Start of Text block
If you happen to find yourself crossing the US border with porn, self-made or otherwise, just know that US Customs and Border Protection is legally required to confiscate your naughty media.
In a recent article, we investigated the Department of Homeland Security policy of searching the electronic devices of travelers without warrants or probable cause. This got us thinking about what sorts of things the average person might have on their computer that would trigger a Customs and Border Protection (CBP) action. We found one, as laid out in 19 US Code § 1305.
Under 19 U.S.C. § 1305, the import of "any obscene book, pamphlet, paper, [etc.]" … "or other article which is obscene or immoral" is unlawful. CBP interprets this to mean that it is illegal to bring pornography into the United States, even if the possession of that pornography inside of the US is completely legal.
Chances are, this law was already outdated when it was implemented, but it becomes truly absurd when you consider that the enforcing agency in this case has the right to search anyone's computer for effectively any reason while they are entering or leaving the country.
End of Text block
Start of Data extracts
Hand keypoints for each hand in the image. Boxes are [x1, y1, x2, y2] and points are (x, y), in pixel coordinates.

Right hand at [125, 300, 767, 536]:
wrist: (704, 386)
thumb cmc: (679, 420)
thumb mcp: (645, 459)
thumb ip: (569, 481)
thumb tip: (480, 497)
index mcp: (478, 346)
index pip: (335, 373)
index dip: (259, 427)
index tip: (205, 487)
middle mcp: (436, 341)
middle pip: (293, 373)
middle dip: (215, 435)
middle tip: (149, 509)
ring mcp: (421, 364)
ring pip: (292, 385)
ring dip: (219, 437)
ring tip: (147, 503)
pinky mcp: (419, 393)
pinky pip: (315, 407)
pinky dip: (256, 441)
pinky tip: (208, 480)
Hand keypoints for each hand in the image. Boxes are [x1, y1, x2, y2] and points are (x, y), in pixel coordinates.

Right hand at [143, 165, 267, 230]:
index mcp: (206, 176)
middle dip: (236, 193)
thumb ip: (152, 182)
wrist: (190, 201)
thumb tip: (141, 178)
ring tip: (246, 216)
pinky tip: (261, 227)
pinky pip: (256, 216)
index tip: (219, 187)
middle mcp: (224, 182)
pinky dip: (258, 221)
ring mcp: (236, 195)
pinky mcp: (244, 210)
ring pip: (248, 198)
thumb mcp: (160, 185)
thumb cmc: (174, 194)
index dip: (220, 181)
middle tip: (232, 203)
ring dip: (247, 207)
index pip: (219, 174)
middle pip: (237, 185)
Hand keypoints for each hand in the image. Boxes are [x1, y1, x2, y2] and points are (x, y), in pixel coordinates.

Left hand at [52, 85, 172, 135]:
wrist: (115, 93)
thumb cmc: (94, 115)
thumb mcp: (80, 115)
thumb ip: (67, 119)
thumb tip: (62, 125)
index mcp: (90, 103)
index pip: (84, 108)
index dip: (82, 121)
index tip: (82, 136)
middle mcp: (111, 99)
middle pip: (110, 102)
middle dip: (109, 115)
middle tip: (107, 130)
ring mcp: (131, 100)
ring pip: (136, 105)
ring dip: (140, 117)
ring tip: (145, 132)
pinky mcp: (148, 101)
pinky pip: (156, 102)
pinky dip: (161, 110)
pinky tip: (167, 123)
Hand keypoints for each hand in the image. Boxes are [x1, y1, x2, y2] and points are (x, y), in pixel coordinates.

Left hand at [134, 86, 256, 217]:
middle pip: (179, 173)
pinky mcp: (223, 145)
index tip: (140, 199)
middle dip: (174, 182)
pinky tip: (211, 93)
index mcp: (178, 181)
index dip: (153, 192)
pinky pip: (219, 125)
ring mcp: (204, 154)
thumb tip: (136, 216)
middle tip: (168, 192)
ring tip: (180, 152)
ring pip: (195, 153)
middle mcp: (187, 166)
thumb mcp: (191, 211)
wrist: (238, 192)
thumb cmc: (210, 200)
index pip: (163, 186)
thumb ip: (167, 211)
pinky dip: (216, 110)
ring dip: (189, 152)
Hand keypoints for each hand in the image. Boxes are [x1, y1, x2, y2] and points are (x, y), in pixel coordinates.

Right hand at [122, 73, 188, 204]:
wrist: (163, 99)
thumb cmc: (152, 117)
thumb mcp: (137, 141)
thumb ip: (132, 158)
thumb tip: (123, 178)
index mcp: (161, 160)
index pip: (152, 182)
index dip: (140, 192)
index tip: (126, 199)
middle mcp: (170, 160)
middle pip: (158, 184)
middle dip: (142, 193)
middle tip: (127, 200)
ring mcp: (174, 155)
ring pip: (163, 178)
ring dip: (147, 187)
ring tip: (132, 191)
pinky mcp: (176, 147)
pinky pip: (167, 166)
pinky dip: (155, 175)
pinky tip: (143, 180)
End of Data extracts
▶ _Required action A_
Edit the border pornography article by giving the passage starting at "If you happen" and ending at "your naughty media.", with "confiscate" replaced by "seize".
▶ _Required action B_
Which section of the US Code does the border pornography article cite as making the import of obscene material unlawful?
▶ _Required action C_
Continue the border pornography article from where it stops.
The items can be ignored.

▶ _Written reply A_
If you happen to find yourself crossing the US border with porn, self-made or otherwise, just know that US Customs and Border Protection is legally required to seize your naughty media.

▶ _Written reply B_
19 U.S.C. § 1305.

▶ _Written reply C_
Despite the hilarious futility of sealing our borders against obscene articles from abroad in the age of broadband internet, documents published by Government Attic suggest that CBP takes this responsibility seriously.
Apparently porn is OK as long as it's available on airport magazine racks.
The agency's most recent edition of this policy that we were able to find, first published in 2000, explains that not only is pornography to be seized before it can enter the United States, but that "Customs officers should not interpret previous US Attorney decisions, relating to similar material, as establishing a standard for seizing such material."
This means that the CBP plans to keep enforcing its porn ban, even if the confiscation of porn is countermanded by other legal decisions in the US. (CBP was reached but did not give comment by the time this story was published.) Procedures are even laid out for working with the US Attorney's office to "ensure aggressive support for this program" if a pattern of court refusal to grant forfeiture emerges.
The policy explains in detail what kinds of smut must be seized. Everything from masturbation to "sexual activity involving excrement" is mentioned, just in case CBP agents aren't sure whether what they're looking at is really porn. The directive also mentions pornographic materials in which the actors are engaged in BDSM "or other forms of sexual violence"—a troubling comparison that most folks wouldn't draw these days.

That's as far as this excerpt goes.